Excerpts from a dataset

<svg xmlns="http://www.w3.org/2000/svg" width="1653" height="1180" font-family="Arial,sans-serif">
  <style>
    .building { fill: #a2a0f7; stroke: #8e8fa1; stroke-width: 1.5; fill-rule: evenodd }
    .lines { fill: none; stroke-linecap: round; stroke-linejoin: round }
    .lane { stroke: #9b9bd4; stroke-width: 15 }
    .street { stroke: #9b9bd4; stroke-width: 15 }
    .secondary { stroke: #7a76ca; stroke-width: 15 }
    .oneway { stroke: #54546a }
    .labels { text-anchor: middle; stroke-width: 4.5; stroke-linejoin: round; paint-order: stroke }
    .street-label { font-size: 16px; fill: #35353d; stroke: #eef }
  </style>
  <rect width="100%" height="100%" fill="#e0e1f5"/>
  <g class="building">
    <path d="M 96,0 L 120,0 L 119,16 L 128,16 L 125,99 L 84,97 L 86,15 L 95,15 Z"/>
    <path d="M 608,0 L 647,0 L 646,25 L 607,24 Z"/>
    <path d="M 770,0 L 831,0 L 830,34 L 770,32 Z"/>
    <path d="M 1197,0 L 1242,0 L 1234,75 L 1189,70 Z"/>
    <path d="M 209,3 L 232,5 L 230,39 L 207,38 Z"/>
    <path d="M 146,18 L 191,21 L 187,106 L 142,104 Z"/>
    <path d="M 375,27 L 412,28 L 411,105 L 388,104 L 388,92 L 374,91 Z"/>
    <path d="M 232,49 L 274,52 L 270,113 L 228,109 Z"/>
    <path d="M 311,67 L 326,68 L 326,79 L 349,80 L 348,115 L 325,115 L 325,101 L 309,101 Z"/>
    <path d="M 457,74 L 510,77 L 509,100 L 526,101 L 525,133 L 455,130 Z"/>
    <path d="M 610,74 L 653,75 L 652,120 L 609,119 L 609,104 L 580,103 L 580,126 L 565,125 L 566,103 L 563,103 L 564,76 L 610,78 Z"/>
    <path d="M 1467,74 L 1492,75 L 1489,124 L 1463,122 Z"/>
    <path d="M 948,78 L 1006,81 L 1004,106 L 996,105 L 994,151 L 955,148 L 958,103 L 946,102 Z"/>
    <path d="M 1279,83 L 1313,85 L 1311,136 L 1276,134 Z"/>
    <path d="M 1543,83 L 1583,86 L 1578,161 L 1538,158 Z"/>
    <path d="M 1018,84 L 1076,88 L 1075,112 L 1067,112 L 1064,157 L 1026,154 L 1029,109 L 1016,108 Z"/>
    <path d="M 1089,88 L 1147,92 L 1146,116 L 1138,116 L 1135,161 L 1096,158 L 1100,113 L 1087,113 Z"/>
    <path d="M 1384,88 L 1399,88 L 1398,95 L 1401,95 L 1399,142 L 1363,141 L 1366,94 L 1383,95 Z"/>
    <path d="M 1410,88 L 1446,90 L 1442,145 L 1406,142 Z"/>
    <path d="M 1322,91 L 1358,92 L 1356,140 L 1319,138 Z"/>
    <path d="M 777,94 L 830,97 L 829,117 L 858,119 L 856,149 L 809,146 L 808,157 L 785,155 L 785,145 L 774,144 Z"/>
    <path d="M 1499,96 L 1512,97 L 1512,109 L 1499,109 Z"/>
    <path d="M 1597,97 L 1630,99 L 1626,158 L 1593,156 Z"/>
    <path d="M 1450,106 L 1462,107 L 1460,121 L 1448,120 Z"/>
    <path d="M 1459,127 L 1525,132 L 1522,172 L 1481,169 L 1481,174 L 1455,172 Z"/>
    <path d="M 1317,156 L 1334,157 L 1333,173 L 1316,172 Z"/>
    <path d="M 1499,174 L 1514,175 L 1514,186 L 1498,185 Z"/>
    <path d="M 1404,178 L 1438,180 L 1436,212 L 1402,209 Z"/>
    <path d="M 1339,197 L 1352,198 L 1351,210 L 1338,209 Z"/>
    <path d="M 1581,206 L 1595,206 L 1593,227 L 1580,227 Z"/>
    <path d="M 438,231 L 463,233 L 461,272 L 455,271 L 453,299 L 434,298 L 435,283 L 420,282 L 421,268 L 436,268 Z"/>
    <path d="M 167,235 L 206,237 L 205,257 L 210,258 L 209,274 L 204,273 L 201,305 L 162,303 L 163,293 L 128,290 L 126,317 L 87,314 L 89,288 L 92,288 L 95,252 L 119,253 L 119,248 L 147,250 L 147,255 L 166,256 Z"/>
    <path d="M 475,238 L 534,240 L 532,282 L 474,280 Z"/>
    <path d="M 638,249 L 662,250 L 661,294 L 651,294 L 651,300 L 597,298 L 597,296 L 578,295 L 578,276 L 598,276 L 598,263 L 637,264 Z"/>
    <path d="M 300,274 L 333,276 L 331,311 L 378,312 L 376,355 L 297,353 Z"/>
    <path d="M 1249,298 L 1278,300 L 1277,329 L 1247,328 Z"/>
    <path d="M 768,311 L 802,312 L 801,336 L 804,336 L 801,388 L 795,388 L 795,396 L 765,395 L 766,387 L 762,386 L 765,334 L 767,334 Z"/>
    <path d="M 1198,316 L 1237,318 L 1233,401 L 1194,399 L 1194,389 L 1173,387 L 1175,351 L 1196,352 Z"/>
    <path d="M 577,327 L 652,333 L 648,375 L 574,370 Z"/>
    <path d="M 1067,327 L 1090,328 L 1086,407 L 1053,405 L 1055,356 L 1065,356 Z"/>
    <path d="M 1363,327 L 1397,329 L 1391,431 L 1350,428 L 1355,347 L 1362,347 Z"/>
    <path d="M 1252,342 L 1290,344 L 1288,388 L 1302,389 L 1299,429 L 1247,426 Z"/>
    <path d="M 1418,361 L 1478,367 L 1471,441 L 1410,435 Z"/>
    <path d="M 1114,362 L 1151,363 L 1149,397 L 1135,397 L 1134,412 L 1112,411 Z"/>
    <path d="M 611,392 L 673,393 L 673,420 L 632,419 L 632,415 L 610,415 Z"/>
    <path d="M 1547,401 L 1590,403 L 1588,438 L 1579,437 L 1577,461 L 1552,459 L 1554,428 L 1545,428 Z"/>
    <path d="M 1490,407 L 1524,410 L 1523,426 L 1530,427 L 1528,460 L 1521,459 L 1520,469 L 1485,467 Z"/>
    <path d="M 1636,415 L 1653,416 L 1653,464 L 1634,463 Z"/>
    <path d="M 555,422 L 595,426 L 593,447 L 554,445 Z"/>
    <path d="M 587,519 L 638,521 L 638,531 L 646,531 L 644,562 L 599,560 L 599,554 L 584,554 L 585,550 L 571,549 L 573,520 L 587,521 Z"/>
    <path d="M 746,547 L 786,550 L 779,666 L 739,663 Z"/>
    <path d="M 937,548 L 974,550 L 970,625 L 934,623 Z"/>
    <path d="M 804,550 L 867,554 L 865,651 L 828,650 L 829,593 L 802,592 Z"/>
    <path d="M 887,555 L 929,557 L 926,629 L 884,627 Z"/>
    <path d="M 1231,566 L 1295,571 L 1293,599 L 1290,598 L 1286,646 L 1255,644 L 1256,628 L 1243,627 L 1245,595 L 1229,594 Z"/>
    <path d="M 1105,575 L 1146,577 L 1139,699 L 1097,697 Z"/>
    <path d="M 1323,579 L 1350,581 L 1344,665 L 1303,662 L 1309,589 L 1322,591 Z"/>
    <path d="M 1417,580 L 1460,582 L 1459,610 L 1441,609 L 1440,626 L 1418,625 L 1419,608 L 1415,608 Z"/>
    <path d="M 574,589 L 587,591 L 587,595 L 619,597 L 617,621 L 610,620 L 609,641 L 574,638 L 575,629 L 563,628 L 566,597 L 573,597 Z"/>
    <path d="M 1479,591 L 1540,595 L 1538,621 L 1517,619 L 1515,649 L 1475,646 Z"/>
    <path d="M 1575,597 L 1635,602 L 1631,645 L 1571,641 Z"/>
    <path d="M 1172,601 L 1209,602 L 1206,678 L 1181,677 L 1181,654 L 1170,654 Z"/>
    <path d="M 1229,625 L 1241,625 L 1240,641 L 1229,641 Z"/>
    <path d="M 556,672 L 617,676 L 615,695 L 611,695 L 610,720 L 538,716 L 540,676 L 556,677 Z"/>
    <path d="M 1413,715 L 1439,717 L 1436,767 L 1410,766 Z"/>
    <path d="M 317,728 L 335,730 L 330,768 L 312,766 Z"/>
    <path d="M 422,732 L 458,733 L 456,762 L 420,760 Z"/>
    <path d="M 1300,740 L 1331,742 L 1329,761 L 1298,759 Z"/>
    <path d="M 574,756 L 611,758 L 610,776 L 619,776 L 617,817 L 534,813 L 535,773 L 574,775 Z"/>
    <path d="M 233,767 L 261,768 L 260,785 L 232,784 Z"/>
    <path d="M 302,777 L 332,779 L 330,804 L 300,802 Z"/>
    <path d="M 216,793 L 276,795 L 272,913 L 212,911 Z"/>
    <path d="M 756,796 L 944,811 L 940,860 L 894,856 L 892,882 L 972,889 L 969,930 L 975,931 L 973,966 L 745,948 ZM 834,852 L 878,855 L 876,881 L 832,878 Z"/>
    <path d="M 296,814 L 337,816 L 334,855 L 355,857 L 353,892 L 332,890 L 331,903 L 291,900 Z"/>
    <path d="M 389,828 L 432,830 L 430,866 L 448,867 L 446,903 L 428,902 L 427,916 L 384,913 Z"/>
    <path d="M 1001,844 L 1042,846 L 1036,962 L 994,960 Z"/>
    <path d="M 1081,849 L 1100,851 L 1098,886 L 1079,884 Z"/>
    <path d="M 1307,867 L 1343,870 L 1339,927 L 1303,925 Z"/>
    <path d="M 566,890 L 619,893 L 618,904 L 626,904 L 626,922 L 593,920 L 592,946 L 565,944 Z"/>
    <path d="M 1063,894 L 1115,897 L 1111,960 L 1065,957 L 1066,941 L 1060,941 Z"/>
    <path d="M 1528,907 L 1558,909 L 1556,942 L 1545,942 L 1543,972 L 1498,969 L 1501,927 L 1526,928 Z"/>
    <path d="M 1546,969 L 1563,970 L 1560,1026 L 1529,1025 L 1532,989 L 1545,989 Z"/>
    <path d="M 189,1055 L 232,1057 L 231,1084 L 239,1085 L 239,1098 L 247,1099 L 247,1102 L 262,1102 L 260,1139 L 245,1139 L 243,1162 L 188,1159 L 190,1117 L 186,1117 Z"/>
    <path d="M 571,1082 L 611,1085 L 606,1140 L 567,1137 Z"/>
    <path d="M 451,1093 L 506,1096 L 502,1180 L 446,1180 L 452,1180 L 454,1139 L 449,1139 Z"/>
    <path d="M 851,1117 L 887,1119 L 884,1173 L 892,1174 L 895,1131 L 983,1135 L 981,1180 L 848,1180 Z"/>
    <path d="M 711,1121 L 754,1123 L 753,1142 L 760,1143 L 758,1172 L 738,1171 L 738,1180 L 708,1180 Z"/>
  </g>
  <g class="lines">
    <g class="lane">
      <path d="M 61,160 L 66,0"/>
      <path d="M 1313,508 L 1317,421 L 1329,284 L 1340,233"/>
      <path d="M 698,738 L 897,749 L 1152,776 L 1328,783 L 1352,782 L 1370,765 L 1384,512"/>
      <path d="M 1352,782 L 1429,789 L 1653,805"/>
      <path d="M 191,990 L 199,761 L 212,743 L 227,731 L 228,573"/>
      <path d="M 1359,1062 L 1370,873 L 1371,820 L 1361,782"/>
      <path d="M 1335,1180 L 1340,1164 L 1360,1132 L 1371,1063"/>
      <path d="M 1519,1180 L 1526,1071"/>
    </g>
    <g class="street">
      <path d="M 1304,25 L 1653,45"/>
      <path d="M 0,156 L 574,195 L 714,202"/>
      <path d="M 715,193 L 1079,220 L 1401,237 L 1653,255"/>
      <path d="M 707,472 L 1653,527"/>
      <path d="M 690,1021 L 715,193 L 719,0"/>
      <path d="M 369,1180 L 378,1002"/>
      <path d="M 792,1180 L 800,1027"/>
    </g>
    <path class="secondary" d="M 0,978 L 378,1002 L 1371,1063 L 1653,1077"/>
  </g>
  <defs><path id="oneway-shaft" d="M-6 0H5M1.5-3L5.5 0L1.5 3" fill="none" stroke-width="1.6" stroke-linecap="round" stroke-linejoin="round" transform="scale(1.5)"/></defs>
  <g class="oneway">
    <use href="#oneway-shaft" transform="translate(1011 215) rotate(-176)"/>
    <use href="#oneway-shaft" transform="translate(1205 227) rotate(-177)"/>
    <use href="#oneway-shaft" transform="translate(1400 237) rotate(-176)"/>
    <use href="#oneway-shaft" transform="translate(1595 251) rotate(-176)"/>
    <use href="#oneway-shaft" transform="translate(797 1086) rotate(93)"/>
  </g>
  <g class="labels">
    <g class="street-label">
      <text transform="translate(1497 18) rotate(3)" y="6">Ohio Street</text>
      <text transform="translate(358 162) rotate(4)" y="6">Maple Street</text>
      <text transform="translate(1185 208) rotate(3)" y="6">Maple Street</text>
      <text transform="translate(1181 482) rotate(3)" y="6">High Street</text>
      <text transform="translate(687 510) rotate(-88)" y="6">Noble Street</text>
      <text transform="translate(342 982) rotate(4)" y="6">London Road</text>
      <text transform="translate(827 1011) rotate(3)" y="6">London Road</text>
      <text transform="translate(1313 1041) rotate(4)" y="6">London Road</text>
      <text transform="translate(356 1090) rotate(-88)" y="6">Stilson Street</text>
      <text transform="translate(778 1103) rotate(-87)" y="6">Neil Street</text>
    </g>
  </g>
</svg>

» INSTRUCTIONS FOR THE TASK: Only the number is wanted: how many lines above include the word "labels"?

» RESULT FOR THIS TASK: 2